Radio station in Scottsbluff, Nebraska, U.S.

KOLT (1320 AM) was a radio station in Scottsbluff, Nebraska, United States, which operated from 1930 to 2019. It was last owned by Legacy Broadcasting, also known as Hometown Family Radio, and carried a talk radio format.

KOLT was the oldest radio station in Scottsbluff, signing on as KGKY in 1930 before becoming KOLT in 1947. It was owned by the Hilliard family for the first 52 years of its existence and grew from a 100-watt outlet to a 5,000-watt station; it was credited as the first station in Nebraska to broadcast local news. When the Hilliards retired from broadcasting in 1982, they sold the station to a group of its employees. However, KOLT struggled financially, leading to a legal dispute and its closure in June 1989.

Michael Tracy bought the station out of foreclosure and receivership and obtained a waiver from the Federal Communications Commission to create the first group of three radio stations commonly owned in the same market. KOLT returned to the air in 1992 and served primarily as a talk radio station. When the Nebraska Rural Radio Association acquired Legacy Broadcasting's other local stations in 2019, KOLT was excluded from the sale to meet ownership limitations, and its programming and format were moved to the former KOAQ, now KOLT, at 690 kHz. No buyer was identified for the license, which was surrendered.

==History==
===Hilliard Company ownership===
Ruth and L. L. Hilliard and Adolph E. Martischewsky incorporated the Hilliard Company as a seller of radio instruments in Scottsbluff in February 1929. Briefly, the company operated a station without any authorization, but this soon came to an end. That November, the Federal Radio Commission, forerunner to the Federal Communications Commission (FCC), granted the Hilliard Company a construction permit for a new 100-watt radio station on 1500 kHz after previously denying an earlier request. KGKY was put into operation on February 16, 1930, and was dedicated with a daylong program on February 21. The station was located on 1713 Broadway but moved to 1617 Broadway the next year. During the 1930s, the station was approved to increase its daytime power to 250 watts (in 1935) and to make a matching increase in nighttime power (in 1939). in addition, it pioneered local news broadcasting on the radio in Nebraska. In conjunction with the radio reallocation of NARBA, KGKY and other stations on 1500 kHz moved to 1490 kHz on March 29, 1941. It became an affiliate of CBS on January 1, 1945.

KOLT also rendered important public service efforts. The station was credited with pioneering local news broadcasting on the radio in Nebraska, beginning in the 1930s. After a major blizzard paralyzed the region in 1949, KOLT remained on the air as one of the few sources of communication standing, and it chartered an aircraft that searched for stranded motorists and rescued a couple who had been stuck in their car for four days.

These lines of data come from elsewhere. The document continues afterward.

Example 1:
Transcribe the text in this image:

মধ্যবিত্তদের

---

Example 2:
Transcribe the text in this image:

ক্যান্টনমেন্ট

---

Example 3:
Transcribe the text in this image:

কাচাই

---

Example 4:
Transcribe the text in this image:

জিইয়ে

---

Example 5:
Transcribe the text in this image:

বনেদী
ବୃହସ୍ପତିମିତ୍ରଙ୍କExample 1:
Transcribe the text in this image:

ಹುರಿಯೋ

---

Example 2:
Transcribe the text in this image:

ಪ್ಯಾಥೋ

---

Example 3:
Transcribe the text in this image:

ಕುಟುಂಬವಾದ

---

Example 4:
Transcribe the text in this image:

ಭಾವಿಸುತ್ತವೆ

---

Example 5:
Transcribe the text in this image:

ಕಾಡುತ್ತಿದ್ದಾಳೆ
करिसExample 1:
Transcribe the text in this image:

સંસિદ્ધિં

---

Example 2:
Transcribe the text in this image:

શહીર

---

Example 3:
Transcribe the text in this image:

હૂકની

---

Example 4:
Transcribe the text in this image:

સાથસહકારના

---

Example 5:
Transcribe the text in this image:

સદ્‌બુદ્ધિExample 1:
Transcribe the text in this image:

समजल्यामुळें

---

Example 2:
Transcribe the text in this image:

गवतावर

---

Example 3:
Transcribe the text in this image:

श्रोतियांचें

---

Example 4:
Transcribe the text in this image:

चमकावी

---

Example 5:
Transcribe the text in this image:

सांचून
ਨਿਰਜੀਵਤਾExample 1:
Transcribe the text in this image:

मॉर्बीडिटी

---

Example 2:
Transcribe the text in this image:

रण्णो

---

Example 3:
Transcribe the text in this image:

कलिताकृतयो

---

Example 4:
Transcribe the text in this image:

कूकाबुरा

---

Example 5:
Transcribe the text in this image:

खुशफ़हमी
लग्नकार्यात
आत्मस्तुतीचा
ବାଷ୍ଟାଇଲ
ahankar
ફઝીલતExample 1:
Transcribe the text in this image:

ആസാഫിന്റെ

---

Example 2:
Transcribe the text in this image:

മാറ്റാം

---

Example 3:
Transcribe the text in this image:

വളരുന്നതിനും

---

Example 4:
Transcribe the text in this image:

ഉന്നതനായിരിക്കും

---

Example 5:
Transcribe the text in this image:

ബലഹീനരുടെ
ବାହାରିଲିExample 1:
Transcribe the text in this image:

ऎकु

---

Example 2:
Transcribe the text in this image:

Hilliard had been seeking more memorable and easier-to-read call letters for KGKY for some time. He thought of KOLT, but when he inquired, the call sign was found to be at use on a ship at sea. Later, a friend informed Hilliard that the ship had sunk, making the call letters available for release. In February 1945, Hilliard applied to the FCC to move KGKY to 1320 kHz with 1,000 watts, of which the commission approved the next year. The call sign change to KOLT coincided with the frequency switch, carried out on February 6, 1947. In April 1949, the station increased its daytime power to 5,000 watts.

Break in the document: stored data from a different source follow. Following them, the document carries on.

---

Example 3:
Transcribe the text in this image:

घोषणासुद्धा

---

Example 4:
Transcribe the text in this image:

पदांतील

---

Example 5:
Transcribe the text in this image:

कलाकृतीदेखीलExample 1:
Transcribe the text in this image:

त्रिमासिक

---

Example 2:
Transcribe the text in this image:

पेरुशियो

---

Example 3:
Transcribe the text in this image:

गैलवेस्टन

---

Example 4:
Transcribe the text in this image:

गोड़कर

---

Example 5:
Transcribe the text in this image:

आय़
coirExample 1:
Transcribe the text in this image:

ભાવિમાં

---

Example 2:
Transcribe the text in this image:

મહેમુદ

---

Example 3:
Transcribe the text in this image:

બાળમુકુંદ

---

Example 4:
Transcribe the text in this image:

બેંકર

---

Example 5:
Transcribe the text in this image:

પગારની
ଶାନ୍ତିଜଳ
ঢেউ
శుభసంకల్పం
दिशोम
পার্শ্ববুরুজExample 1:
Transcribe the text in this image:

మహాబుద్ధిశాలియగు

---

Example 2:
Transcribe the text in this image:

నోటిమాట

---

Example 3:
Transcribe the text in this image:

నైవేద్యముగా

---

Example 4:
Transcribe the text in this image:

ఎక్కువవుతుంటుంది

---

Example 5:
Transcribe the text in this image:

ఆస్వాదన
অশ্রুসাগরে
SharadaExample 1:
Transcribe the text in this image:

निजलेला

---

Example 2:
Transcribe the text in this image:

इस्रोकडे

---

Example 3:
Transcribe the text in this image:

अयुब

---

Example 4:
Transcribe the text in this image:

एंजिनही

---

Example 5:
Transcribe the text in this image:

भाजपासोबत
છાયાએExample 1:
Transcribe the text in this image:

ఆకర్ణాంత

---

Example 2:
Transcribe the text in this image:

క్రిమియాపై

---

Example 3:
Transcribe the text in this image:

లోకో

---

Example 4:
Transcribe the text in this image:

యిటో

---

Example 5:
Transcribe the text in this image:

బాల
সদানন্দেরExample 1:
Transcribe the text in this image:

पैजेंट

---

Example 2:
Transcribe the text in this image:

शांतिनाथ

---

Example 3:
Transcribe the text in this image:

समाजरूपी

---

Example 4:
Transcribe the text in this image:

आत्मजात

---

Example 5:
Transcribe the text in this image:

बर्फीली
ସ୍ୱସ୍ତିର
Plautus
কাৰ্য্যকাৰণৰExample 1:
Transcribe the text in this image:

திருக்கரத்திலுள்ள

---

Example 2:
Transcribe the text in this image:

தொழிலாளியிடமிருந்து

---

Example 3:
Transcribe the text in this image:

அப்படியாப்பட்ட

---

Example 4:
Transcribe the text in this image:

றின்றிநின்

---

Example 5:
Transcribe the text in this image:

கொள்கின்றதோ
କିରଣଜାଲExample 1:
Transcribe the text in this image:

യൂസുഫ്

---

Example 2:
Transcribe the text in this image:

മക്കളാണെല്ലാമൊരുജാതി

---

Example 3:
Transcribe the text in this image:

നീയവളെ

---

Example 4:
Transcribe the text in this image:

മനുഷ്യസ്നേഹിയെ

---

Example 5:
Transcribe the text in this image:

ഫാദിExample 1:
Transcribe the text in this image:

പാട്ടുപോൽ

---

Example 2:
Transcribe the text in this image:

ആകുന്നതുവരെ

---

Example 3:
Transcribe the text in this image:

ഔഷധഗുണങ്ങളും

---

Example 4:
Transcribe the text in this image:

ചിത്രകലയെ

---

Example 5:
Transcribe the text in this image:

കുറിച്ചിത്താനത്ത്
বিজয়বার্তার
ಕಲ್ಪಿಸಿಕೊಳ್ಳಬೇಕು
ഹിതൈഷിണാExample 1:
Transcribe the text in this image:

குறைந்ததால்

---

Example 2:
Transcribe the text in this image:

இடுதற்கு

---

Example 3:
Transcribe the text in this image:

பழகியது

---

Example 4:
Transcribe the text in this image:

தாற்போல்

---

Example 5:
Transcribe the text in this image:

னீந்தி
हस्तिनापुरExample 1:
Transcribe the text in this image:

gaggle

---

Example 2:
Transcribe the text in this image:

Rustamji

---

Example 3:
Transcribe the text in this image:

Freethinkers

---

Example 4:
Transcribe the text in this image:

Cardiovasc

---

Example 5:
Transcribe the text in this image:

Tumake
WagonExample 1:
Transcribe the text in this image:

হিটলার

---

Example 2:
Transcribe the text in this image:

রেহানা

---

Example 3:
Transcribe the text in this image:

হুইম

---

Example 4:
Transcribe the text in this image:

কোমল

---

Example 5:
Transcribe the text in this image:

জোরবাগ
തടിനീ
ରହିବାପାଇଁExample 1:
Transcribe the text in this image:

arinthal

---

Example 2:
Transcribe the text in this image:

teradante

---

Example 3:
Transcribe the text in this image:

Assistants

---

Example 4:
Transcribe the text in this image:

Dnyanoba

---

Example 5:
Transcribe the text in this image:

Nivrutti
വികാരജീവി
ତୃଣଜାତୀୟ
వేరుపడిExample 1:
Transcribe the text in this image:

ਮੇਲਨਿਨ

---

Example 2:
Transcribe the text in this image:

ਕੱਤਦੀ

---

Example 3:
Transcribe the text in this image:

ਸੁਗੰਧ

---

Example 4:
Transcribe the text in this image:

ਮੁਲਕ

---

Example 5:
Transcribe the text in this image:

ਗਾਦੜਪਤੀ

The station's programming evolved over time to shift away from music and toward talk programming; in 1955, it moved to new studios in Scottsbluff. The move was delayed enough that the heat had been turned off in the old studio, forcing announcers to deal with cold temperatures while on the air. KOLT attempted to enter television by partnering with KCOW in Alliance to form Western Nebraska Television, Inc., to build a station on channel 13 there. The FCC granted the construction permit, but Frontier Broadcasting Company, owner of KSTF in Scottsbluff, protested the award and was successful in having a federal appeals court overturn the grant. Citing continued expenses, the company abandoned its pursuit of the channel and dissolved in June 1959.

===After Hilliard===
In 1982, Les Hilliard retired from broadcasting after more than five decades, and the Hilliard Company sold the station to a group of several employees, preferring not to market it for sale to other bidders. The consortium, which included Verl "Red" Davis and others, took over on January 1, 1983.

However, the Davis-led group struggled with the station's finances. In 1987, two of Les Hilliard's sons, William and Leslie, filed to have the station returned to them for nonpayment; of the $705,000 purchase price, $615,000 remained owing (equivalent to $ million and $ million, respectively, in ). In January 1989, a Scotts Bluff County judge ruled that the owners had to pay a mortgage on the property or it would be foreclosed upon. The other local owners surrendered their stock to the Hilliards, and KOLT went silent on the evening of June 30, 1989.

===KOLT after===
In December 1989, a receiver was appointed for the station, which was sold along with its assets and associated land to Michael Tracy and his Tracy Corporation. Tracy owned KMOR (93.3 FM) in Scottsbluff as well as KOAQ (690 AM) in Terrytown; he needed a waiver to own the station because its signal contour overlapped with KOAQ. In addition, Tracy bought the land at a separate foreclosure sale to prevent the towers from being taken down. The owner of KNEB and KNEB-FM petitioned to deny the request, telling the FCC that the local advertising market could not sustain the return of KOLT and asking, "Why resurrect a dead dog?" The FCC granted Tracy the waiver, and the station returned to the air in May 1992, adopting much the same format it had prior to 1989: country music with regular local news and farm features, as well as The Rush Limbaugh Show and Talknet. Several former KOLT employees returned to the revived station. The creation of the first effective cluster of two AM and one FM stations, shortly before radio ownership rules were liberalized, also attracted national attention: Tracy told Radio & Records that the addition of the new country-and-talk station brought new advertising dollars into his operation. The station also had weekend Spanish-language programs for a time; this was discontinued in 1996, leaving KOLT a news-talk station seven days a week.

Tracy sold his four Scottsbluff-Gering stations to Hometown Family Radio (also known as Legacy Broadcasting), which owned stations in other cities in western and central Nebraska, in 2007. In May 2013, Armada Media and Legacy Broadcasting traded some stations in Nebraska. Legacy acquired KOLT and its sisters alongside stations in the Scottsbluff and North Platte areas, while Armada purchased two stations in Holdrege from Legacy. KOLT remained a talk radio outlet as of 2019, with Limbaugh and Sean Hannity among its major programs.

In 2019, the Nebraska Rural Radio Association bought five of Legacy's seven stations in western Nebraska for $1.75 million (equivalent to $ million in ). It already owned an AM and an FM station—KNEB-AM-FM—which meant it could not acquire one of the AMs and one of the FMs owned by Legacy. Excluded from a local marketing agreement to take over operations of the cluster were KETT and KOLT. KOAQ, which broadcast a classic country format, was consolidated with a subchannel of KNEB-FM and moved to KHYY. KOLT's format and call letters then moved to the former KOAQ at 690. The Nebraska Rural Radio Association vowed to find buyers for KETT and 1320 (now with the KOAQ call sign) or surrender their facilities. The license for 1320 was surrendered on January 17, 2020.

The Federal Communications Commission cancelled the station’s license on January 21, 2020.